And now, Sir, may I say, in no unkindness, and not even in criticism, but simply according to the exigencies of this debate, that the Senator from Wisconsin has erred? If you will listen, I think you will see the origin of his error. I do not introduce it here; nor should I refer to it, if he had not introduced it himself. The Senator has never had an adequate idea of the Great Declaration. The Senator smiles. I have been in this Chamber long enough to witness the vicissitudes of opinion on our Magna Charta. I have seen it derided by others more than it ever was by the Senator from Wisconsin.
MR. CARPENTER. I should like to ask the Senator from Massachusetts when he ever heard me deride it.
MR. SUMNER. The Senator will pardon me; I am coming to that. The Senator shall know. The person who first in this Chamber opened assault upon the Declaration was John C. Calhoun, in his speech on the Oregon Bill, June 27, 1848. He denounced the claim of equality as “the most false and dangerous of all political errors”; and he proceeded to say that it “has done more to retard the cause of Liberty and Civilization, and is doing more at present, than all other causes combined.” He then added, that “for a long time it lay dormant, but in the process of time it began to germinate and produce its poisonous fruits,”[232]--these poisonous fruits being that public sentiment against Slavery which was beginning to make itself felt.
This extravagance naturally found echo from his followers. Mr. Pettit, a Senator from Indiana, after quoting “We hold these truths to be self-evident, that all men are created equal,” proceeded:--
“I hold it to be a self-evident lie. There is no such thing. Sir, tell me that the imbecile, the deformed, the weak, the blurred intellect in man is my equal, physically, mentally, or morally, and you tell me a lie. Tell me, Sir, that the slave in the South, who is born a slave, and with but little over one-half the volume of brain that attaches to the northern European race, is his equal, and you tell what is physically a falsehood. There is no truth in it at all.”[233]
This was in the Senate, February 20, 1854. Of course it proceeded on a wretched misconstruction of the Declaration, which announced equality of rights and not any other equality, physical, intellectual, or moral.

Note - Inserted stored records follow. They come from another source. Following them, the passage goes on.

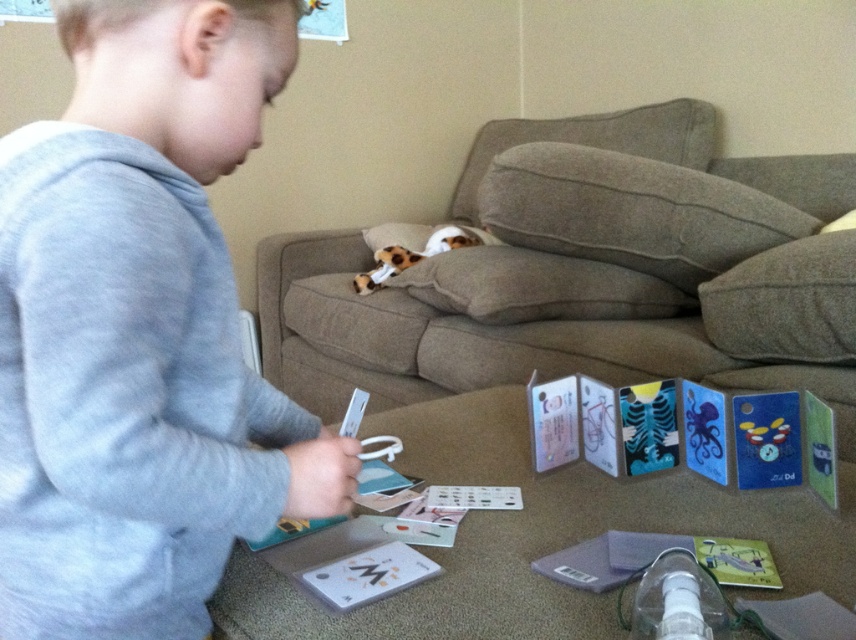
Between brown fabric couch at center and white matte card at lower center, which one appears on the right side from the viewer's perspective?

brown fabric couch at center is more to the right.

What do you see at coordinates (586, 276) in the screenshot?
I see `brown fabric couch at center` at bounding box center [586, 276].

Locate an element on the screen. Image resolution: width=856 pixels, height=640 pixels. brown fabric couch at center is located at coordinates (586, 276).

The width and height of the screenshot is (856, 640). I want to click on brown fabric couch at center, so click(x=586, y=276).

Is white matte card at lower center above cheetah-print plush at center?

Incorrect, white matte card at lower center is not positioned above cheetah-print plush at center.

Does white matte card at lower center have a lesser width compared to cheetah-print plush at center?

Yes.

Is point (311, 589) positioned behind point (361, 292)?

No, it is in front of (361, 292).

Where is `white matte card at lower center`? The width and height of the screenshot is (856, 640). white matte card at lower center is located at coordinates (367, 576).

Between gray cotton shirt at upper left and brown fabric couch at center, which one is positioned lower?

Positioned lower is gray cotton shirt at upper left.

Who is more forward, (91,45) or (807,308)?

Point (91,45) is more forward.

The height and width of the screenshot is (640, 856). I want to click on gray cotton shirt at upper left, so click(140, 330).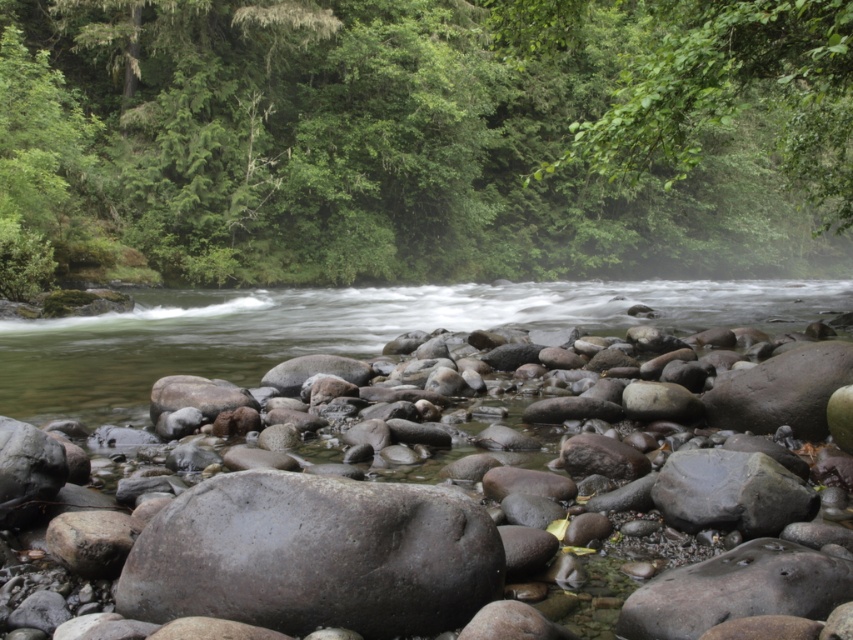
You are standing at point (519, 426) and want to reach the riverbank. Is the point (715, 234) located behind you or in front of you as you face the river?

Point (715, 234) is behind point (519, 426), so it is located behind you as you face the river.

You are standing at the center of the rocks in the foreground of the scene. Which direction should you walk to reach the green leafy tree at upper center?

The green leafy tree at upper center is located at point (422, 138), so you should walk towards the upper center direction to reach it.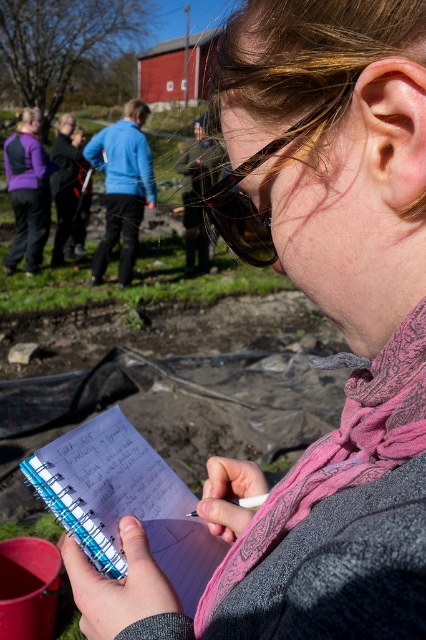
You are a photographer trying to capture the best shot of the scene. You notice two points in the image labeled as point (224, 228) and point (8, 140). Which point should you focus on if you want to ensure that the closer object is in sharp focus?

Point (224, 228) should be focused on because it is closer to the camera than point (8, 140), ensuring the closer object is in sharp focus.

You are a photographer trying to capture the person holding the blue spiral notebook at lower center and the pink fabric scarf at lower center in the same frame. Since you want to ensure both are visible, which object should you focus on first to make sure it doesn

The blue spiral notebook at lower center is below the pink fabric scarf at lower center. To ensure both are visible in the frame, you should focus on the pink fabric scarf at lower center first because it is higher up and might be easier to adjust the camera angle to include the lower positioned notebook.

You are a photographer trying to capture a closeup shot of the blue spiral notebook at lower center and the pink fabric scarf at lower center. Since you want both objects to be clearly visible in the frame, which object should you focus on first to ensure proper focus?

The blue spiral notebook at lower center is shorter than the pink fabric scarf at lower center, so you should focus on the blue spiral notebook at lower center first to ensure proper focus as it is closer to the camera.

It was a declaration of rights,--nor more nor less.
Then, in the order of impeachment, followed a remarkable utterance from a much-valued friend of my own and of the Senator, the late Rufus Choate, who, without descending into the same particularity, seems to have reached a similar conclusion, when, in addressing political associates, he characterized the Declaration of Independence as “that passionate and eloquent manifesto of a revolutionary war,” and then again spoke of its self-evident truths as “the glittering and sounding generalities of natural right.”[234] This was in his letter to the Maine Whig State Central Committee, August 9, 1856. In my friendship for this remarkable orator, I can never think of these too famous words without a pang of regret.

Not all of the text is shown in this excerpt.